• Susann Sölter war nach dem Anschlag auf dem Weihnachtsmarkt als Notärztin im Einsatz – das Ausmaß der Katastrophe war deutlich schlimmer als anfangs vermutet.
  • Die Mediziner mussten unter schwierigen Bedingungen helfen – auch aufgrund der Menge der Verletzten und des Mangels an Schmerzmitteln.
  • Viele der Beteiligten haben bis heute mit den Nachwirkungen des Anschlags zu kämpfen – jeder auf seine Weise.

Susann Sölter war am 20. Dezember 2024 schon im Feierabend und auf dem Weg zu ihren Eltern. Da bekam sie eine Nachricht von einem Kollegen aus dem Krankenhaus: "Ich rief ihn an und dann sagte er mir, irgendwie ist ein Auto auf dem Weihnachtsmarkt in Menschen gefahren. Wir gehen momentan von 40 Verletzten aus. Könntest du kommen?"

Ausmaß des Einsatzes deutlich größer als vermutet

Sie fährt los ins Städtische Krankenhaus in Magdeburg, in dem sie als Oberärztin auf der Intensivstation arbeitet. Doch weil sie auch eine von 14 leitenden Notärztinnen und Notärzten in Magdeburg ist, beschließt sie: erstmal direkt zum Weihnachtsmarkt und schauen, ob sie dort helfen kann: "Wir sind aus dem Auto ausgestiegen und haben dann erstmal eine Vielzahl, also wirklich unheimlich viele Menschen auf dem Boden liegen sehen. Man hat alles gesehen. Menschen, die geschrien haben. Man hat Tote gesehen, alles."

Wir sind aus dem Auto ausgestiegen und haben dann erstmal eine Vielzahl, also wirklich unheimlich viele Menschen auf dem Boden liegen sehen.

Notärztin Susann Sölter

Betreuung und Triage: Welche Patienten kommen zuerst?

Susann Sölter meldet sich beim leitenden Notarzt vor Ort, der ihr einen Einsatzabschnitt zuweist. Ihre Aufgabe: Betreuung und Triage.

Das bedeutet: Susann Sölter muss darüber entscheiden, wem zuerst geholfen wird, wer hoffentlich noch warten kann. Und dann gibt es auch noch die Patienten, bei denen jede Hilfe zu spät kommt. "Wir haben teilweise erst mal Zahlen auf die Stirn geschrieben, bis wir Kärtchen zur Verfügung hatten. Und manchmal war es halt so, da kam dann wieder ein Patient, der war noch kritischer, dann mussten wir einen anderen aus diesem Zelt oder auf den Boden legen, damit er die Trage bekommen konnte."

Zu wenig Schmerzmittel und schwierige Bedingungen

Die Notärzte müssen ständig Entscheidungen treffen: Nicht nur, wer sofort ins Krankenhaus muss. Sondern auch, wer noch Schmerzmittel bekommen kann: "Wir hatten viel zu wenig Schmerzmittel. Wir haben es dann am Ende zwischen den Patienten aufgeteilt.

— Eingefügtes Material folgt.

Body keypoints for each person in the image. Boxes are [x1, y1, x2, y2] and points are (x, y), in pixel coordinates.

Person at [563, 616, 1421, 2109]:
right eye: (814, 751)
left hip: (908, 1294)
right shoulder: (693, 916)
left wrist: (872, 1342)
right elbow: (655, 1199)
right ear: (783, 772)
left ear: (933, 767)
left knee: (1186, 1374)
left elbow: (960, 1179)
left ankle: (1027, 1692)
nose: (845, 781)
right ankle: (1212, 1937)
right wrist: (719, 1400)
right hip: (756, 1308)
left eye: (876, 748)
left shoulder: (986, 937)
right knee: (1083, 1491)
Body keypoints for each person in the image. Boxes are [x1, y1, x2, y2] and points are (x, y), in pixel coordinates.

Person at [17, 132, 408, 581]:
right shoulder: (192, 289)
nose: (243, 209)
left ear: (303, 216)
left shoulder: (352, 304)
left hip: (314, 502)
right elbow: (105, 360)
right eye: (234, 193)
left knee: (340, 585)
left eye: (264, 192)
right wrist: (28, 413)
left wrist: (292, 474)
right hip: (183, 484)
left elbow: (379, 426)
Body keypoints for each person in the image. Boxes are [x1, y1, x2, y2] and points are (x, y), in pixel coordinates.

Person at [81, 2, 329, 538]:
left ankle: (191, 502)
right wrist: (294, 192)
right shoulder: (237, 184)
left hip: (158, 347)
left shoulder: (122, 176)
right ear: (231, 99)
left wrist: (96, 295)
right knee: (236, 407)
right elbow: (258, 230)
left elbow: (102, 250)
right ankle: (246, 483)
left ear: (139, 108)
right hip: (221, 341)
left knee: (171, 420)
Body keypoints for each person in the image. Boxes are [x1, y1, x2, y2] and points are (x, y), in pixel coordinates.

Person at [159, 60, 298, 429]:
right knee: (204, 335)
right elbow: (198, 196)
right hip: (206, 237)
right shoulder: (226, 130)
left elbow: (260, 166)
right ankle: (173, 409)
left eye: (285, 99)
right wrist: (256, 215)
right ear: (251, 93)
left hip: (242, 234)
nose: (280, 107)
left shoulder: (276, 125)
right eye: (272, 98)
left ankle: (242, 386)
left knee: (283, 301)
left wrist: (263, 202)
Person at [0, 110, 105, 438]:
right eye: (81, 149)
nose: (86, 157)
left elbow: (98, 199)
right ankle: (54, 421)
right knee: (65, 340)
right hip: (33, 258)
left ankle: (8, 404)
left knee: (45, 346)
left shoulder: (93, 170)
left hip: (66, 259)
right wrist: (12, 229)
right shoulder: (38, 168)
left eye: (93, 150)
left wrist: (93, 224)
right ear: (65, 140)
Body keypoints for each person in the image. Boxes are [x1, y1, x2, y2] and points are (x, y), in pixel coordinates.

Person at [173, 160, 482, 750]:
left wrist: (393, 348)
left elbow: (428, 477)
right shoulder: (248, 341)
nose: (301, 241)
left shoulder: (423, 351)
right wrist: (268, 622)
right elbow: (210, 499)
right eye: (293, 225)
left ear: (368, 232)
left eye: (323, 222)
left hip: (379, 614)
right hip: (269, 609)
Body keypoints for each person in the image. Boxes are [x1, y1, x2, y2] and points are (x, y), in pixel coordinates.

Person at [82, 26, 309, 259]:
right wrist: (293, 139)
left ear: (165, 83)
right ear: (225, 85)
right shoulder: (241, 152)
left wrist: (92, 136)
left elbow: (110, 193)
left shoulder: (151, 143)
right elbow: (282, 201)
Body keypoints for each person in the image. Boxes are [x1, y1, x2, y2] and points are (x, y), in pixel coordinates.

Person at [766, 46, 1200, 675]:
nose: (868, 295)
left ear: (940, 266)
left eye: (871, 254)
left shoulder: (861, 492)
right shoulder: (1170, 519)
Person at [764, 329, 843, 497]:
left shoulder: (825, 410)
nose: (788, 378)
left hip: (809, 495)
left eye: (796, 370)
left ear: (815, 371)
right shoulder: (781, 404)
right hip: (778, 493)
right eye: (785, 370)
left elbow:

Und man kann halt nicht reingucken. Man weiß halt nie, was die Patienten noch für innere Verletzungen haben."

Wir hatten viel zu wenig Schmerzmittel. Wir haben es dann am Ende zwischen den Patienten aufgeteilt.

Notärztin Susann Sölter

Sölter beschreibt die Schwierigkeiten bei der Behandlung: "Man muss die Patienten wirklich beobachten und man muss auch bedenken, dass es kalt war. Das heißt, die Patienten hatten alle dicke Jacken an. Dadurch sieht man noch viel weniger. Erst am Folgetag haben wir gesehen, was wir alles nicht entdeckt haben. Ich habe die Tragen des Katastrophenschutzes gesehen, die waren blutverschmiert."

Nachwehen des Anschlags – zahlreiche Opfer sind traumatisiert

Über sechs Stunden dauert der Einsatz. Fast 350 Menschen werden an dem Abend verletzt – wie viele davon sie versorgt hat, weiß Susann Sölter nicht mehr.

Doch dann wird es erst so richtig schwer. Denn einen der schwer Verletzten trifft sie später im Krankenhaus wieder: "Er lag fast bis Ende Januar bei uns. Das sechste Todesopfer war seine Mutter. Und das hat er alles im Krankenhaus von uns erfahren können. Ich konnte ihn irgendwann nicht mehr behandeln und er hat dann auch irgendwann immer angefangen zu weinen, wenn er mich sah. Er hat sehr damit zu kämpfen gehabt."